Cosa fare:
Rispondi a queste domande sul brano qui sotto su Napoleone in Friuli:
(a) In quale villa di Passariano dormì Napoleone?
(b) Quale generale guidava l'esercito francese nello scontro sul Tagliamento?
(c) A quale armistizio furono costretti gli austriaci?

Brano originale:
- - -

Friuli 27 – L’Italia

Nel 1789 lo spettro della Rivoluzione si levò sull’Europa e la vecchia Europa venne spazzata via da un popolo scalzo. Il giovane Napoleone era sottile e magro (fu il potere che lo ingrassò). Mentre i suoi sostenitori raccontavano che dormiva nei bivacchi dell’Armata d’Italia, avvolto nel suo mantello, quando arrivò in Friuli è certo che dormì in un comodo letto (che viene mostrato tutt’oggi ai turisti) nella villa Manin di Passariano, residenza dell’ultimo Doge, dove trattò con gli austriaci la cessione di quella che un tempo era stata la Serenissima Repubblica di Venezia, e in seguito in un altrettanto comodo letto di palazzo Antonini Belgrado a Udine. Quando se ne andò nessuno lo compianse, anche se nessuno si rallegrò del cambio.

 

Basilica di Aquileia – Antilope

 

Concludendo la fulminea campagna italiana, Napoleone entrò in Friuli nel marzo 1897 muovendo la sua armata per affrontare l’arciduca Carlo che ne aveva già conquistato una parte, stabilendo il suo quartier generale a Udine. Lo scontro avenne sul Tagliamento e l’esercito francese, guidato dal generale Bernadotte (che successivamente sarebbe diventato re di Svezia e di Norvegia, assicurando il suo legname e il suo ferro all’Inghilterra) ebbe il sopravvento. Il 18 marzo i francesi entrarono in Udine, inseguirono gli austriaci fino all’Isonzo e a nord, attraverso la val Canale attraverso Tarvisio, fin nel cuore dell’Austria, costringendoli all’armistizio di Leoben.

- - -

Elenco:
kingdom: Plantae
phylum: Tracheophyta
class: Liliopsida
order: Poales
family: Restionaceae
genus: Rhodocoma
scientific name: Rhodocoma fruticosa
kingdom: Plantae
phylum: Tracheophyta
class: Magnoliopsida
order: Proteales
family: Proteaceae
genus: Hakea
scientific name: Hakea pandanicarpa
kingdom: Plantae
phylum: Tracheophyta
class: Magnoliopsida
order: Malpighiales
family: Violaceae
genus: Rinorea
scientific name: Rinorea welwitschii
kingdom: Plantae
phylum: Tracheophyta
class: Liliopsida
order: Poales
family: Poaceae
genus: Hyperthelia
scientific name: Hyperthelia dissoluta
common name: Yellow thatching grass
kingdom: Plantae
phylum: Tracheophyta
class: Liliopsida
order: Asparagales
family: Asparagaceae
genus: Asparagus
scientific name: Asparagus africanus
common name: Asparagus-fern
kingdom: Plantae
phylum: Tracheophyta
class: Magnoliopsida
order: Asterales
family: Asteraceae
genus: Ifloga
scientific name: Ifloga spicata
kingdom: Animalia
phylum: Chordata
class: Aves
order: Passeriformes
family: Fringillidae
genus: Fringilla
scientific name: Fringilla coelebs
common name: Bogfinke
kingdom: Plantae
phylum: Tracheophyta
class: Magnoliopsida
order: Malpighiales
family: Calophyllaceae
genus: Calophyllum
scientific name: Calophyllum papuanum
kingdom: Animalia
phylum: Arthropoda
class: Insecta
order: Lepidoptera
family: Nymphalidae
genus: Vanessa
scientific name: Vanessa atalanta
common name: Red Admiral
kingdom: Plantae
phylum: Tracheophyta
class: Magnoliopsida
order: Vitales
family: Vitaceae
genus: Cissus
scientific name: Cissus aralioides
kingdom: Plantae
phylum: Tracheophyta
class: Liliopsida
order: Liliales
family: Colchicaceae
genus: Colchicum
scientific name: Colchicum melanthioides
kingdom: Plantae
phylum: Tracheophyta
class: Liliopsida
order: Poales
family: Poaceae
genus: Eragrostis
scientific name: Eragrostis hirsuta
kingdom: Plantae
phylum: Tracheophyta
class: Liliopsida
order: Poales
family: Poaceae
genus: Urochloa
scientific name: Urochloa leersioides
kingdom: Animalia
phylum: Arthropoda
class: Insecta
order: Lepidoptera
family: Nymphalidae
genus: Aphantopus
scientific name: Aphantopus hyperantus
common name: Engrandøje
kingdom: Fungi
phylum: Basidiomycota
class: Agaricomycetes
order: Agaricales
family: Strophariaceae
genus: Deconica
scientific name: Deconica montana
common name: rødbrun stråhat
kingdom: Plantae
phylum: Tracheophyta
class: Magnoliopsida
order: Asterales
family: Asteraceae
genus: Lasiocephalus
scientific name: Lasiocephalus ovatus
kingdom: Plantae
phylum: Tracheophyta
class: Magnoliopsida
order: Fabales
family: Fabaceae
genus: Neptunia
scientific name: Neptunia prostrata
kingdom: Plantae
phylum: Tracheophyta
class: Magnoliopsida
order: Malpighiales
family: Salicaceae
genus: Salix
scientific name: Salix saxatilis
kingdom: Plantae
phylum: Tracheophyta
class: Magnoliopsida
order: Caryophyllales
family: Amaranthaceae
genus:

- - -

La risposta:
(a) Nella villa Manin, residenza dell'ultimo Doge.
(b) Il generale Bernadotte.
(c) All'armistizio di Leoben.